• WHAT THE EXERCISE ASKS: Since the entries below must stay intact, return each one exactly.

___ RECORDS SHOWN

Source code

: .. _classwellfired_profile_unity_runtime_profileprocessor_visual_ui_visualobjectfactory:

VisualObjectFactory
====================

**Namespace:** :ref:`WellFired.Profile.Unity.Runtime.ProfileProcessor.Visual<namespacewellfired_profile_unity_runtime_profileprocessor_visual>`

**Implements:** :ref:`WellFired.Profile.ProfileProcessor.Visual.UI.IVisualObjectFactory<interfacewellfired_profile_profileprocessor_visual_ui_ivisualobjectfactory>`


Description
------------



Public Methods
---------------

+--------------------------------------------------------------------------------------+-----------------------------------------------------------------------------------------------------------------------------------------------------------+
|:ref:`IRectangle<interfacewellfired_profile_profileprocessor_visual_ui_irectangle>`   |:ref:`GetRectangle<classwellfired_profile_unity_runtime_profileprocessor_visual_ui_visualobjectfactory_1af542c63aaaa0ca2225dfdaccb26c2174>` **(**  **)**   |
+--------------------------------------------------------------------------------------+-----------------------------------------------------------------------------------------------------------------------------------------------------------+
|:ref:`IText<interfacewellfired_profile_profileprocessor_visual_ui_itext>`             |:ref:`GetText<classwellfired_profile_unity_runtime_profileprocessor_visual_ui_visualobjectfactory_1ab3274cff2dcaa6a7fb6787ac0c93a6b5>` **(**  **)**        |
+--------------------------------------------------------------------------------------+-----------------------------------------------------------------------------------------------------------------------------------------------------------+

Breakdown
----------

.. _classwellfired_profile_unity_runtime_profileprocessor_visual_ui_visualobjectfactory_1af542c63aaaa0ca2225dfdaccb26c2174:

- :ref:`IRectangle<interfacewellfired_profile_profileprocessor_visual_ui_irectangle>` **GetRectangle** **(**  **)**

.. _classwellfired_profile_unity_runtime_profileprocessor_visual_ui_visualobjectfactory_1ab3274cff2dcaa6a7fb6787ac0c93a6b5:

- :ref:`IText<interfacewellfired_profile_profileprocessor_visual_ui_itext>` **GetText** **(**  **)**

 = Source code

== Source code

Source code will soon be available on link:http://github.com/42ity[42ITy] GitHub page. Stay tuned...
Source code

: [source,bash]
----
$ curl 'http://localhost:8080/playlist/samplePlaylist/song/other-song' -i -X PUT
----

______

• EXERCISE OUTPUT:
Source code

: .. _classwellfired_profile_unity_runtime_profileprocessor_visual_ui_visualobjectfactory:

VisualObjectFactory
====================

**Namespace:** :ref:`WellFired.Profile.Unity.Runtime.ProfileProcessor.Visual<namespacewellfired_profile_unity_runtime_profileprocessor_visual>`

**Implements:** :ref:`WellFired.Profile.ProfileProcessor.Visual.UI.IVisualObjectFactory<interfacewellfired_profile_profileprocessor_visual_ui_ivisualobjectfactory>`


Description
------------



Public Methods
---------------

+--------------------------------------------------------------------------------------+-----------------------------------------------------------------------------------------------------------------------------------------------------------+
|:ref:`IRectangle<interfacewellfired_profile_profileprocessor_visual_ui_irectangle>`   |:ref:`GetRectangle<classwellfired_profile_unity_runtime_profileprocessor_visual_ui_visualobjectfactory_1af542c63aaaa0ca2225dfdaccb26c2174>` **(**  **)**   |
+--------------------------------------------------------------------------------------+-----------------------------------------------------------------------------------------------------------------------------------------------------------+
|:ref:`IText<interfacewellfired_profile_profileprocessor_visual_ui_itext>`             |:ref:`GetText<classwellfired_profile_unity_runtime_profileprocessor_visual_ui_visualobjectfactory_1ab3274cff2dcaa6a7fb6787ac0c93a6b5>` **(**  **)**        |
+--------------------------------------------------------------------------------------+-----------------------------------------------------------------------------------------------------------------------------------------------------------+

Breakdown
----------

.. _classwellfired_profile_unity_runtime_profileprocessor_visual_ui_visualobjectfactory_1af542c63aaaa0ca2225dfdaccb26c2174:

- :ref:`IRectangle<interfacewellfired_profile_profileprocessor_visual_ui_irectangle>` **GetRectangle** **(**  **)**

.. _classwellfired_profile_unity_runtime_profileprocessor_visual_ui_visualobjectfactory_1ab3274cff2dcaa6a7fb6787ac0c93a6b5:

- :ref:`IText<interfacewellfired_profile_profileprocessor_visual_ui_itext>` **GetText** **(**  **)**

 = Source code

== Source code

Source code will soon be available on link:http://github.com/42ity[42ITy] GitHub page. Stay tuned...
Source code

: [source,bash]
----
$ curl 'http://localhost:8080/playlist/samplePlaylist/song/other-song' -i -X PUT
----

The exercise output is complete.